*** Working data Section Begins ***

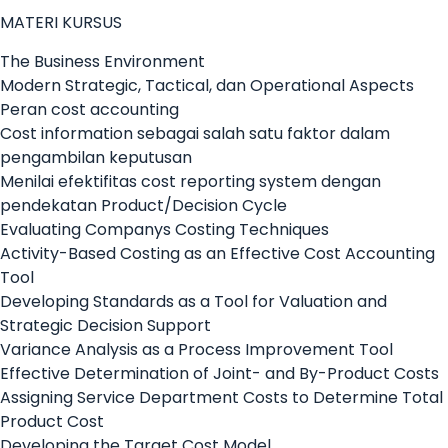
MATERI KURSUS
The Business Environment
Modern Strategic, Tactical, dan Operational Aspects
Peran cost accounting
Cost information sebagai salah satu faktor dalam
pengambilan keputusan
Menilai efektifitas cost reporting system dengan
pendekatan Product/Decision Cycle
Evaluating Companys Costing Techniques
Activity-Based Costing as an Effective Cost Accounting
Tool
Developing Standards as a Tool for Valuation and
Strategic Decision Support
Variance Analysis as a Process Improvement Tool
Effective Determination of Joint- and By-Product Costs
Assigning Service Department Costs to Determine Total
Product Cost
Developing the Target Cost Model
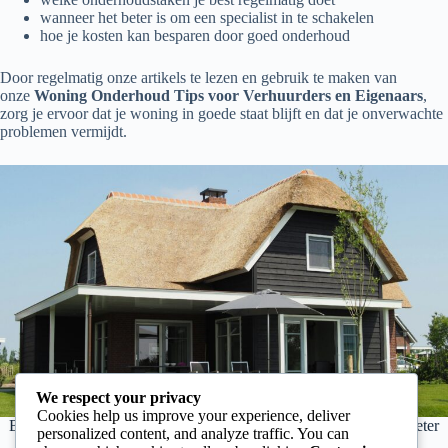
wanneer het beter is om een specialist in te schakelen
hoe je kosten kan besparen door goed onderhoud
Door regelmatig onze artikels te lezen en gebruik te maken van
onze
Woning Onderhoud Tips voor Verhuurders en Eigenaars
,
zorg je ervoor dat je woning in goede staat blijft en dat je onverwachte
problemen vermijdt.
We respect your privacy
Cookies help us improve your experience, deliver
Bekijk onze blog en ontdek hoe je jouw woning stap voor stap beter
personalized content, and analyze traffic. You can
kan onderhouden.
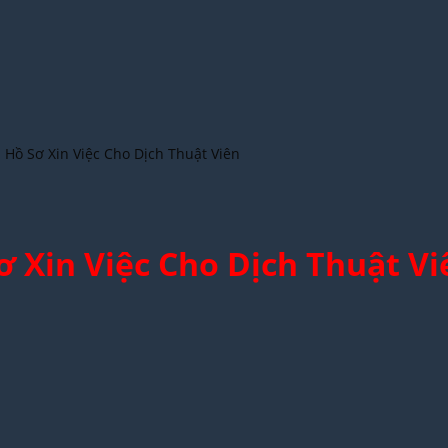
ồ Sơ Xin Việc Cho Dịch Thuật Viên
 Xin Việc Cho Dịch Thuật V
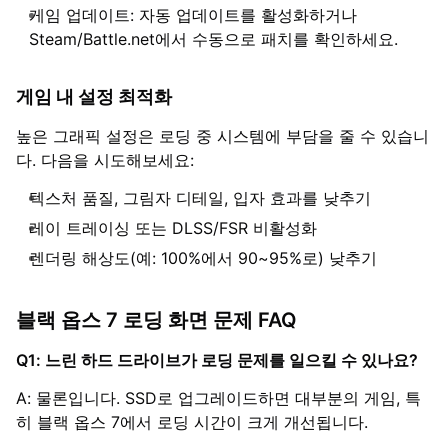
게임 업데이트: 자동 업데이트를 활성화하거나
Steam/Battle.net에서 수동으로 패치를 확인하세요.
게임 내 설정 최적화
높은 그래픽 설정은 로딩 중 시스템에 부담을 줄 수 있습니
다. 다음을 시도해보세요:
텍스처 품질, 그림자 디테일, 입자 효과를 낮추기
레이 트레이싱 또는 DLSS/FSR 비활성화
렌더링 해상도(예: 100%에서 90~95%로) 낮추기
블랙 옵스 7 로딩 화면 문제 FAQ
Q1: 느린 하드 드라이브가 로딩 문제를 일으킬 수 있나요?
A: 물론입니다. SSD로 업그레이드하면 대부분의 게임, 특
히 블랙 옵스 7에서 로딩 시간이 크게 개선됩니다.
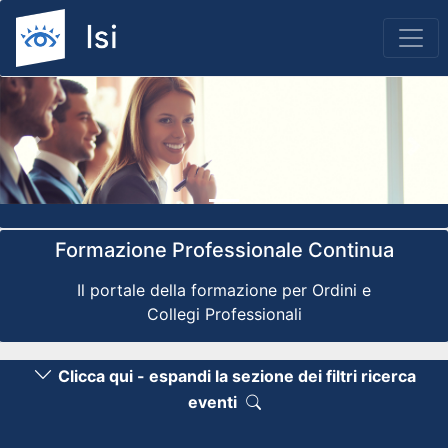
Previous
Nex
Formazione Professionale Continua
Il portale della formazione per Ordini e
Collegi Professionali
Clicca qui - espandi la sezione dei filtri ricerca
eventi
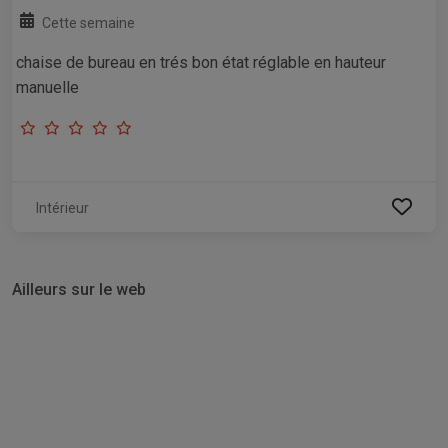
Cette semaine
chaise de bureau en trés bon état réglable en hauteur
manuelle
Intérieur
Ailleurs sur le web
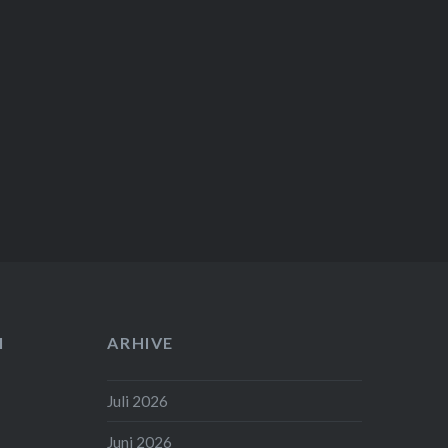
I
ARHIVE
Juli 2026
Juni 2026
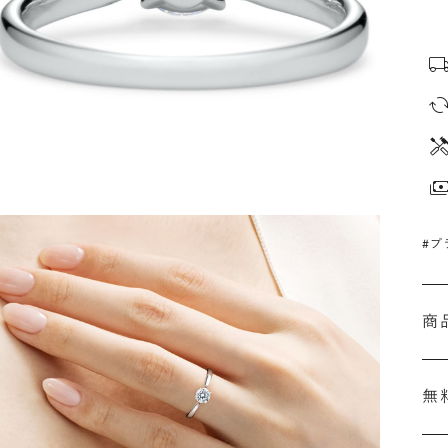
#プ
商
無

*** Working data Section Ends ***

Task details: Write out all the records again without the pictures, swapping every "Tool" for "Instrument" and leaving everything else unchanged.

The answer:
MATERI KURSUS
The Business Environment
Modern Strategic, Tactical, dan Operational Aspects
Peran cost accounting
Cost information sebagai salah satu faktor dalam
pengambilan keputusan
Menilai efektifitas cost reporting system dengan
pendekatan Product/Decision Cycle
Evaluating Companys Costing Techniques
Activity-Based Costing as an Effective Cost Accounting
Instrument
Developing Standards as a Instrument for Valuation and
Strategic Decision Support
Variance Analysis as a Process Improvement Instrument
Effective Determination of Joint- and By-Product Costs
Assigning Service Department Costs to Determine Total
Product Cost
Developing the Target Cost Model
wanneer het beter is om een specialist in te schakelen
hoe je kosten kan besparen door goed onderhoud
Door regelmatig onze artikels te lezen en gebruik te maken van
onze
Woning Onderhoud Tips voor Verhuurders en Eigenaars
,
zorg je ervoor dat je woning in goede staat blijft en dat je onverwachte
problemen vermijdt.
We respect your privacy
Cookies help us improve your experience, deliver
Bekijk onze blog en ontdek hoe je jouw woning stap voor stap beter
personalized content, and analyze traffic. You can
kan onderhouden.
ồ Sơ Xin Việc Cho Dịch Thuật Viên
 Xin Việc Cho Dịch Thuật V
게임 업데이트: 자동 업데이트를 활성화하거나
Steam/Battle.net에서 수동으로 패치를 확인하세요.
게임 내 설정 최적화
높은 그래픽 설정은 로딩 중 시스템에 부담을 줄 수 있습니
다. 다음을 시도해보세요:
텍스처 품질, 그림자 디테일, 입자 효과를 낮추기
레이 트레이싱 또는 DLSS/FSR 비활성화
렌더링 해상도(예: 100%에서 90~95%로) 낮추기
블랙 옵스 7 로딩 화면 문제 FAQ
Q1: 느린 하드 드라이브가 로딩 문제를 일으킬 수 있나요?
A: 물론입니다. SSD로 업그레이드하면 대부분의 게임, 특
히 블랙 옵스 7에서 로딩 시간이 크게 개선됩니다.
Previous
Nex
Formazione Professionale Continua
Il portale della formazione per Ordini e
Collegi Professionali
Clicca qui - espandi la sezione dei filtri ricerca
eventi
Cette semaine
chaise de bureau en trés bon état réglable en hauteur
manuelle
Intérieur
Ailleurs sur le web
I
ARHIVE
Juli 2026
Juni 2026
#プ
商
無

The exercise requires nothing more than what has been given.